Giusto per tornare ai saggi critici di Citati e Manganelli, potremmo
parlare di patologia cirrotica che si trasmette velocemente dal critico-lettore
al critico-scrittore, con esiti a volte imbarazzanti. Perché mai la “malattia”
del soggetto-scrittore dovrebbe produrre questo risultato imprevedibile?
Accostare la vita rimossa e lo straniamento del testo metterebbe in azione
questo splendido marchingegno? La connessione opera-autore, utilizzata con lo
scopo di dimostrare che in quell’ambito non devono intervenire altri fattori
esterni, è una falsa connessione. Ne rimane fuori la più significativa
connessione opera-contesto.
Ma forse il testo di maggiore pregnanza della raccolta di Scritti
servili è quello dedicato a Roberto Longhi e al suo giovanile
studio Breve ma veridica storia della pittura italiana del
1914, sulla contrapposizione tra “figurativo” e “ambiente”.
Si direbbe anzi che il messaggio dell’opera d’arte cominci ad acquistare
valore, per Longhi, solo nel momento in cui comincia a decrescere verso lo zero
il suo indice di appartenenza all’umano. In questo senso, che è un senso
centrale in tutta l’opera di Longhi, la volontà didattica di spezzare il
circuito tra arte e vita è perseguita con l’insistenza di un tema euforico,
insieme derisorio e ossessivo.

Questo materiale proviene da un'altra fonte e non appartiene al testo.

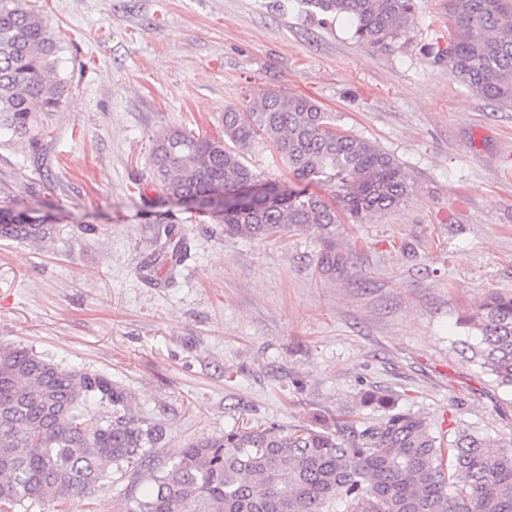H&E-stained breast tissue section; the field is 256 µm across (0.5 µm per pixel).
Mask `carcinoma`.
<instances>
[{
  "label": "carcinoma",
  "mask_w": 512,
  "mask_h": 512,
  "mask_svg": "<svg viewBox=\"0 0 512 512\" xmlns=\"http://www.w3.org/2000/svg\"><path fill=\"white\" fill-rule=\"evenodd\" d=\"M347 16L353 37L389 47L411 26L415 0H304ZM448 70L472 93L512 108V0H452ZM59 39L26 0H0V127L36 152L37 113L61 104ZM271 149L298 180L336 186L290 189L270 206L245 208L236 192L261 185L245 162ZM154 179L162 192L208 198L226 235L267 239L284 230L333 233L336 206L355 216L404 203L402 163L336 129L310 97L276 92L224 108L213 136L158 134ZM53 223L0 205V239L43 243ZM475 333L472 359L512 389V292L488 290L461 319ZM131 393L109 378L63 368L25 346L0 343V512L31 500L62 506L109 474L139 473L160 429L136 422ZM361 403L371 422L231 430L182 449L149 476L129 512H512V434L496 442L459 425L436 435L426 417L379 391Z\"/></svg>",
  "instance_id": "1"
}]
</instances>
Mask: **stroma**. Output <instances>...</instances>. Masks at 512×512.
<instances>
[{"instance_id": "obj_1", "label": "stroma", "mask_w": 512, "mask_h": 512, "mask_svg": "<svg viewBox=\"0 0 512 512\" xmlns=\"http://www.w3.org/2000/svg\"><path fill=\"white\" fill-rule=\"evenodd\" d=\"M389 49L302 0H26L59 38L67 83L39 153L0 133V192L55 220L50 242L0 239V343L107 376L163 438L150 466L246 425L345 413L392 396L434 431L512 434V392L470 358L461 317L512 290V108L448 70L450 0H417ZM312 97L394 155L413 192L331 241L228 236L153 177L157 134L217 132L228 105ZM130 476L66 512H127Z\"/></svg>"}]
</instances>
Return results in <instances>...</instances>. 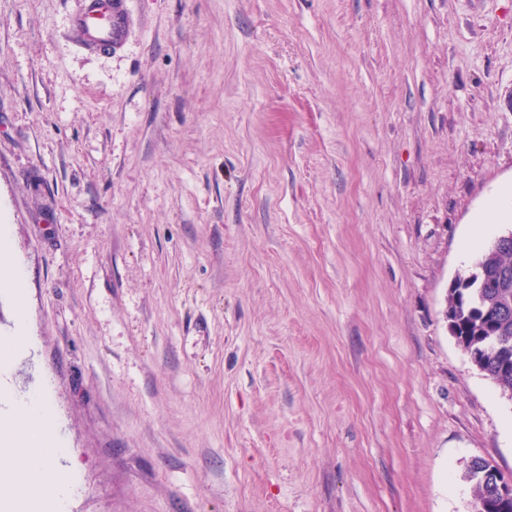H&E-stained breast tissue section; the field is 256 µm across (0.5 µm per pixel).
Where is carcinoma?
<instances>
[{
	"label": "carcinoma",
	"mask_w": 512,
	"mask_h": 512,
	"mask_svg": "<svg viewBox=\"0 0 512 512\" xmlns=\"http://www.w3.org/2000/svg\"><path fill=\"white\" fill-rule=\"evenodd\" d=\"M512 268V251L491 257L484 248L474 263L458 272L448 292V328L465 353L477 360L476 368L501 392L512 390V314L501 315L502 291L497 288V265ZM476 462H468L461 478L471 484L474 499L486 502L488 512H512L493 496L488 482L472 479Z\"/></svg>",
	"instance_id": "obj_1"
}]
</instances>
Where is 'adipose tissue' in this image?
<instances>
[{
	"label": "adipose tissue",
	"instance_id": "adipose-tissue-1",
	"mask_svg": "<svg viewBox=\"0 0 512 512\" xmlns=\"http://www.w3.org/2000/svg\"><path fill=\"white\" fill-rule=\"evenodd\" d=\"M0 403L5 406L0 412V472L10 475L16 488L15 512H30L22 491L26 485L48 491L50 512H66L74 477L52 465L65 447L51 432L53 409L44 393L17 396L0 381Z\"/></svg>",
	"mask_w": 512,
	"mask_h": 512
}]
</instances>
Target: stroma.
Wrapping results in <instances>:
<instances>
[{
	"label": "stroma",
	"instance_id": "obj_1",
	"mask_svg": "<svg viewBox=\"0 0 512 512\" xmlns=\"http://www.w3.org/2000/svg\"><path fill=\"white\" fill-rule=\"evenodd\" d=\"M0 0L5 378L67 512H470L512 402L446 296L512 185V0ZM82 10L72 17L84 47L92 52L120 50L130 32L125 0H84ZM509 198L511 200V213H512V191L510 186H504L500 189L499 194L492 199L484 212L479 216V221L483 224H494L497 220L503 217L509 208ZM10 231L8 224L0 225V271L7 270L5 277L0 276V288L12 290L17 300H22L23 288L26 281V273L18 263L10 250Z\"/></svg>",
	"mask_w": 512,
	"mask_h": 512
}]
</instances>
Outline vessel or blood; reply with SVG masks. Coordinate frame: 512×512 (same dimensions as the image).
I'll return each instance as SVG.
<instances>
[{
  "instance_id": "vessel-or-blood-1",
  "label": "vessel or blood",
  "mask_w": 512,
  "mask_h": 512,
  "mask_svg": "<svg viewBox=\"0 0 512 512\" xmlns=\"http://www.w3.org/2000/svg\"><path fill=\"white\" fill-rule=\"evenodd\" d=\"M71 23L84 47L92 52L120 50L130 32L125 0H85Z\"/></svg>"
}]
</instances>
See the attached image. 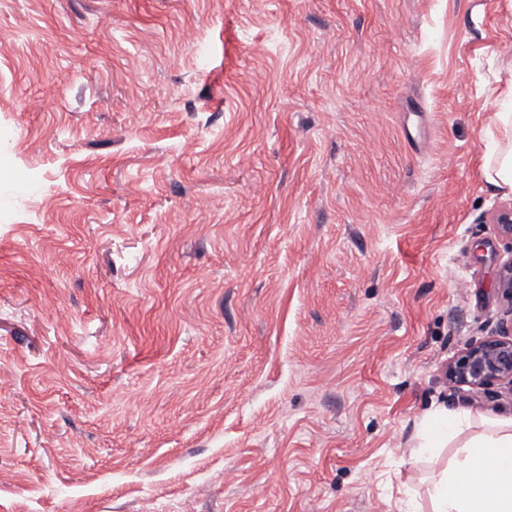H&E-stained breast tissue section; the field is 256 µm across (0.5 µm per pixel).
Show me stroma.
Returning a JSON list of instances; mask_svg holds the SVG:
<instances>
[{"instance_id": "stroma-1", "label": "stroma", "mask_w": 512, "mask_h": 512, "mask_svg": "<svg viewBox=\"0 0 512 512\" xmlns=\"http://www.w3.org/2000/svg\"><path fill=\"white\" fill-rule=\"evenodd\" d=\"M512 0H0V512H399L505 316ZM502 124V140L496 149L485 157L483 173L486 182L493 188L512 193V113L498 112ZM471 426L468 412L449 413L442 407L429 411L420 424L415 454L439 459L448 444Z\"/></svg>"}]
</instances>
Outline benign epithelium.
I'll use <instances>...</instances> for the list:
<instances>
[{
    "label": "benign epithelium",
    "mask_w": 512,
    "mask_h": 512,
    "mask_svg": "<svg viewBox=\"0 0 512 512\" xmlns=\"http://www.w3.org/2000/svg\"><path fill=\"white\" fill-rule=\"evenodd\" d=\"M503 238L512 241V210L505 208L495 217ZM498 293L512 314V256L499 267ZM448 382L472 390H485L495 384L512 388V317L502 324L500 332L476 341L448 361Z\"/></svg>",
    "instance_id": "benign-epithelium-1"
}]
</instances>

I caratteri in cui è scritta l’arte figurativa
sono linee, masse, volumi, spazi, forme, colori; ma l’esperienza di questo
alfabeto è un’esperienza intellettuale e primordiale, spirituale e panica,
oltre la quale c’è il nulla.
Poco più avanti: “L’uomo con le sue passioni, la sua interiorità, i suoi
atteggiamenti verso la realtà, la sua «storia», è escluso da questo regno”.

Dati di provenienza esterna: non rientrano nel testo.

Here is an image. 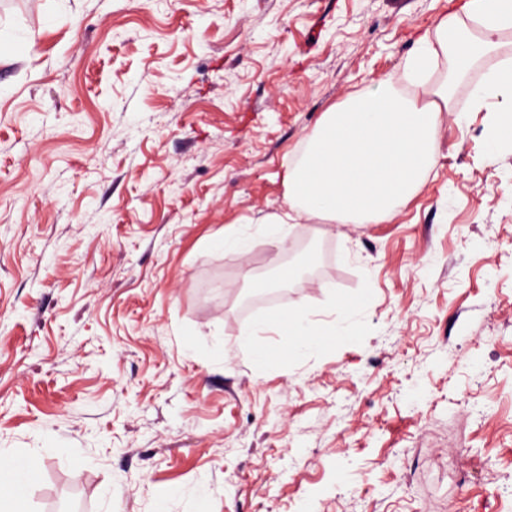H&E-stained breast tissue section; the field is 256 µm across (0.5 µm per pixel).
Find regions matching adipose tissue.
I'll list each match as a JSON object with an SVG mask.
<instances>
[{"instance_id": "adipose-tissue-1", "label": "adipose tissue", "mask_w": 512, "mask_h": 512, "mask_svg": "<svg viewBox=\"0 0 512 512\" xmlns=\"http://www.w3.org/2000/svg\"><path fill=\"white\" fill-rule=\"evenodd\" d=\"M512 31V0H466L461 11L441 16L423 34L404 74L419 87L438 58L448 62L434 99L396 93L392 80L379 81L324 112L321 123L288 166V210L224 234L226 250L247 253L255 235L281 242L288 221L319 217L342 224H371L392 217L424 183L434 161L440 112L452 111L457 82L477 59L496 50ZM497 105L512 112V67L488 70L473 100V111ZM37 472L18 457H0V512H27L25 486Z\"/></svg>"}]
</instances>
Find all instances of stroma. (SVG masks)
<instances>
[{
	"label": "stroma",
	"instance_id": "35a3bbf8",
	"mask_svg": "<svg viewBox=\"0 0 512 512\" xmlns=\"http://www.w3.org/2000/svg\"><path fill=\"white\" fill-rule=\"evenodd\" d=\"M462 2L0 0V452L38 470L29 512H512V143L466 109L512 33L394 218L222 245ZM306 243L314 270L249 301ZM343 295L360 331L252 334Z\"/></svg>",
	"mask_w": 512,
	"mask_h": 512
}]
</instances>
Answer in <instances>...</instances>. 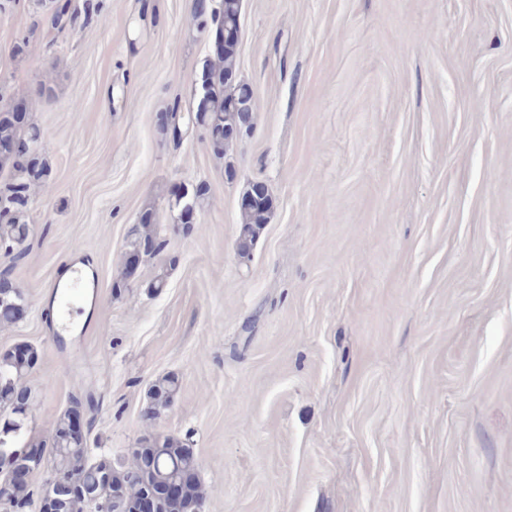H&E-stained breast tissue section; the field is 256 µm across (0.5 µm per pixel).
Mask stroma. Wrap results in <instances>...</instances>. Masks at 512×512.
Listing matches in <instances>:
<instances>
[{
	"mask_svg": "<svg viewBox=\"0 0 512 512\" xmlns=\"http://www.w3.org/2000/svg\"><path fill=\"white\" fill-rule=\"evenodd\" d=\"M193 3L0 9V93L51 183L0 255L29 301L0 350L40 353L30 427L80 399L93 455L181 438L199 512H512V0H243L253 130L221 159L157 125L211 54ZM180 182L208 188L192 224L166 207ZM255 182L275 207L244 260ZM147 209L169 246L113 295ZM75 264L97 305L60 337L43 302ZM179 389V380L173 375H165L157 378L148 390L149 412L152 418L160 411H168ZM149 418L150 420H154Z\"/></svg>",
	"mask_w": 512,
	"mask_h": 512,
	"instance_id": "1",
	"label": "stroma"
}]
</instances>
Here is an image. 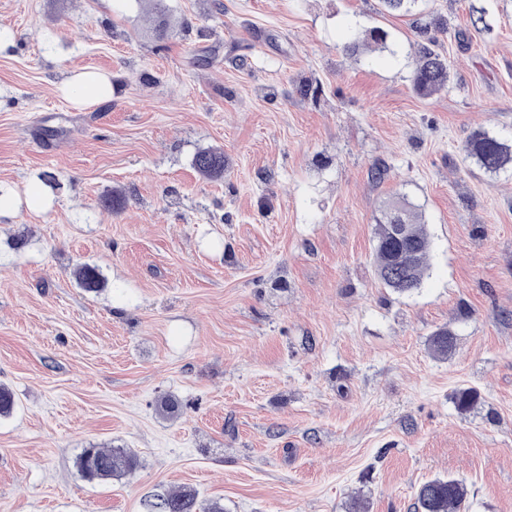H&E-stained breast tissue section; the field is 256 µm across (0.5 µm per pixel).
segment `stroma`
<instances>
[{
	"instance_id": "stroma-1",
	"label": "stroma",
	"mask_w": 512,
	"mask_h": 512,
	"mask_svg": "<svg viewBox=\"0 0 512 512\" xmlns=\"http://www.w3.org/2000/svg\"><path fill=\"white\" fill-rule=\"evenodd\" d=\"M168 3L157 37L151 0H0V186L52 177L45 210L0 216V512H148L180 486L224 512H412L442 475L469 512H512V174L461 149L512 138V0ZM373 27L390 49L346 54ZM430 40L451 81L422 97ZM84 69L111 74L110 101L61 95ZM206 147L222 178L195 170ZM400 193L432 239L409 296L373 264ZM90 446L140 465L87 481ZM193 166L202 176L220 178L224 175V151L217 147L200 149L193 158ZM454 333L448 328H440L429 337L428 349L438 360H448L456 349Z\"/></svg>"
}]
</instances>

Ebbene, gli “scritti servili” assolvono questo compito di restituirci il mondo
interiore del personaggio-scrittore come “storie di seduzione” (nella
premessa Al lettore, p. 25), e più si fa penosa la disanima dei
fantasmi mentali testimoniati dai testi letterari, più ci si allontana dalla
realtà sociale, politica, culturale. Prendendo spunto dalla figura di
Sganarello-Leporello, il critico-scrittore Garboli dice di riconoscersi solo
nell’umile servitore che si mette in ascolto di quanti hanno avuto cose da
raccontare e la capacità di scriverne, consapevole che “la servitù è la sola
cosa al mondo di cui siamo certi”. Alla domanda se c’è vita oltre la
letteratura, si può rispondere solo in modo mesto e impacciato. È rinviato al
domani ogni altro interrogativo generale.